NLP stands for Neuro-Linguistic Programming. Please refer to books by Richard Bandler (computer scientist and systems theorist) and/or John Grinder (Professor of Liguistics). In the early '70s these two men along with Leslie Cameron (a psychologist) and Judith DeLozier (a cultural anthropologist) began studying what made really effective therapists better than average.

Rather than approach that question from the perspective of psychological theory, however, they used the disciplines at which they were already skilled: Transformational Linguistics (see Noam Chomsky), Systems Analysis, Family Systems Theory, and Cultural Anthropology.

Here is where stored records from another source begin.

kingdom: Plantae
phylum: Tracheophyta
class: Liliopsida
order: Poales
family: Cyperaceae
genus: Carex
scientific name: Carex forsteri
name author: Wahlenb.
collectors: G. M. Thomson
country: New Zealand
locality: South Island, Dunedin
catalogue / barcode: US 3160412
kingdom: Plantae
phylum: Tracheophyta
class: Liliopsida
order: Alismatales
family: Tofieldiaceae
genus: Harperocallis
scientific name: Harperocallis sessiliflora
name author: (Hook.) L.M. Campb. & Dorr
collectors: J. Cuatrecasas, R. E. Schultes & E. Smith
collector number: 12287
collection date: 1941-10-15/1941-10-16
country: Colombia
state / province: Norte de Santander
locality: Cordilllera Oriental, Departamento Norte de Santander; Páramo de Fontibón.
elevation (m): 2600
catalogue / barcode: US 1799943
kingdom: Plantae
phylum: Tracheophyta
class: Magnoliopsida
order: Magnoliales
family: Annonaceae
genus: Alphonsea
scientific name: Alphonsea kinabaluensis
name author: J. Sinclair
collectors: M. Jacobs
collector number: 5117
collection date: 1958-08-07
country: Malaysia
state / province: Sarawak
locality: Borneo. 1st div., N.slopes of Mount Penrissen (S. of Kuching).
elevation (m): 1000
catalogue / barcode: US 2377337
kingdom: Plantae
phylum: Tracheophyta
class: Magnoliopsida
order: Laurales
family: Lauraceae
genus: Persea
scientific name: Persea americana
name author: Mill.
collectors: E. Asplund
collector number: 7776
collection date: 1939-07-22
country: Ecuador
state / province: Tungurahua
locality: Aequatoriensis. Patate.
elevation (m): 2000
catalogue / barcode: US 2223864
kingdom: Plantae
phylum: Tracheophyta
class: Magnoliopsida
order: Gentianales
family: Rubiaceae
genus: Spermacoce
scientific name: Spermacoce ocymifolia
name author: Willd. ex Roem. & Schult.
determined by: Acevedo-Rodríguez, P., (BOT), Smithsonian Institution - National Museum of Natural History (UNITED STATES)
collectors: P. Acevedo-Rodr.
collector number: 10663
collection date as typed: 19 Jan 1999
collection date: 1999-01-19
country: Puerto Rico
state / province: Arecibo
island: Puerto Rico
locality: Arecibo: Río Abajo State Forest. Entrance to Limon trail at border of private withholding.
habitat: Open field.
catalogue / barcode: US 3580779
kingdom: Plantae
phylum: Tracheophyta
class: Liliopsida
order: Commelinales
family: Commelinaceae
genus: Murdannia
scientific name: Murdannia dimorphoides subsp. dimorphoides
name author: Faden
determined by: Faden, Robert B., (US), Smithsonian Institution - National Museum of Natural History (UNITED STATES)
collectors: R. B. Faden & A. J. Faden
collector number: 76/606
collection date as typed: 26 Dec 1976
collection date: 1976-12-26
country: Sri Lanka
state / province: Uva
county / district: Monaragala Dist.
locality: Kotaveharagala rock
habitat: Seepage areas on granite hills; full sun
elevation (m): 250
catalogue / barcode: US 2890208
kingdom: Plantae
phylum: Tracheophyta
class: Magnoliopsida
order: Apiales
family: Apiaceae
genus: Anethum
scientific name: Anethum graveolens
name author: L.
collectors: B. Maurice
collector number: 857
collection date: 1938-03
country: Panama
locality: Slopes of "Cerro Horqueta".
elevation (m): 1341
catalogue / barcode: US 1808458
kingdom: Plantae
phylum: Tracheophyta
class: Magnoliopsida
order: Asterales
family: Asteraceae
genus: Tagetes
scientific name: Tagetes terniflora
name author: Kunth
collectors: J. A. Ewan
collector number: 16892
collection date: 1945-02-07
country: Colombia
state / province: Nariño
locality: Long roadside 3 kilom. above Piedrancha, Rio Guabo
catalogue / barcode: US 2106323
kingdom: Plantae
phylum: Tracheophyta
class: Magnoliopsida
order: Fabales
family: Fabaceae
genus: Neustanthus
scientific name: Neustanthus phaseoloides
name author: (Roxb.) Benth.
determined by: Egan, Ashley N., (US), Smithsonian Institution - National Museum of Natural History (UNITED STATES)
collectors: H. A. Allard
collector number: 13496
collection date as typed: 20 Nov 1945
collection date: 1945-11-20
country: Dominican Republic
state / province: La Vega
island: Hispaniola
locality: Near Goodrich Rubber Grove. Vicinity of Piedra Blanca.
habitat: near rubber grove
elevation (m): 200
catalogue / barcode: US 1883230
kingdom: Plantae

They studied therapists such as Milton Erickson, Virginia Satir, and Fritz Perls, who were known to be therapeutic wizards. Therapist's therapists, if you will.

Because the founders of NLP came from other disciplines and were not bound by the models of psychology, they were able to notice distinctions that the therapeutic community had missed or thought were not important. They used videotape and reductionist methods to take apart the micro-behaviors of these super people-helpers. And they were extraordinarily successful at it. In many cases they were able to teach new councilors to be better clinicians than they could learn to be in traditional university settings or even from the therapists whom the NLP's built their models.

Out of this research came not only models of how to help people change but also models of how to build models of peoples behavior: Meta-models. These skills of modeling the difference that created the difference between excellence and mediocrity are the heart of NLP. Although most NLP trainings today tend to teach therapeutic techniques and call that NLP, the core of NLP remains those skills that allow you to find out how someone thinks and acts, and replicate that person's success in yourself or other people.